EXTRACT PROVIDED
WILTON FELDER: SOULFUL SAX PERSONIFIED.

 

By Malcom Prangell [partner at Soul Brother Records]

Sublime, beautiful, warm as a summer breeze and as close to the human voice as an instrument can be… is how you might describe Wilton Felder’s tenor sax playing. It defined, at least in part the classic ‘70s Crusaders sound, which in itself, epitomised jazz-funk [alongside Herbie Hancock, Donald Byrd and Grover Washington Jr., to name a few other major players].
Sadly, Wilton Lewis Felder passed away on September 27, 2015, at the age of 75. I met him on three occasions, including interviewing him at the shop alongside fellow Crusader Wayne Henderson. He came across as a shy, genuine, yet strong-minded and dignified man.

DATASET EXTRACT
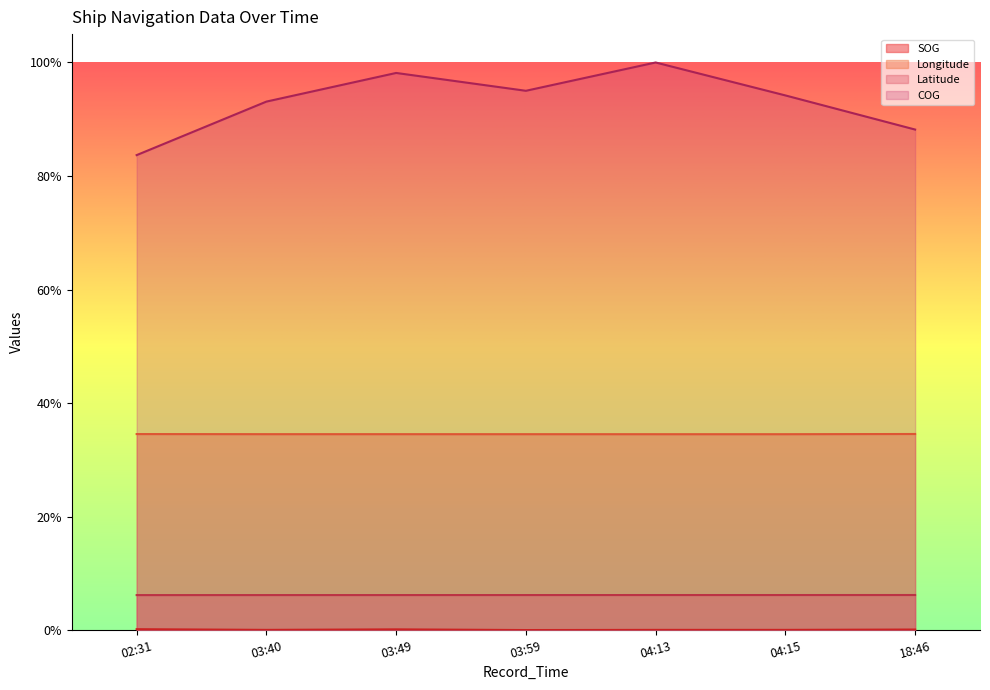

The value of COG at 02:31 is 0.8. True or false?

True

ACTIONS TO TAKE
1. In the tribute to Wilton Felder, on what date did Felder pass away?
2. Continue the tribute to Wilton Felder from its last sentence, keeping the same voice.
The lines are separate material and have no connection to the tribute to Wilton Felder.

EXERCISE ANSWERS
1. September 27, 2015.

2.
His soulful saxophone graced innumerable Jazz Crusaders and Crusaders tracks, including personal favourites such as the band’s beautiful cover of Carole King’s So Far Away that became a band anthem. Equally stunning is the Felder penned Lillies Of the Nile from the wonderful 1974 double LP Southern Comfort. In fact, there are just too many great solos to mention them all.
Wilton, alongside school buddies Wayne Henderson, Joe Sample and Nesbert ‘Stix’ Hooper formed their first group as teenagers in the early fifties in their native Houston, Texas. Various name changes and a move to Los Angeles followed until fellow Texan, saxophonist Curtis Amy, arranged an audition with Pacific Jazz’s owner Richard Bock. That audition formed the basis for the Jazz Crusaders’ debut album Freedom Sound in 1961. It sold over 50,000 copies – a lot for a jazz record.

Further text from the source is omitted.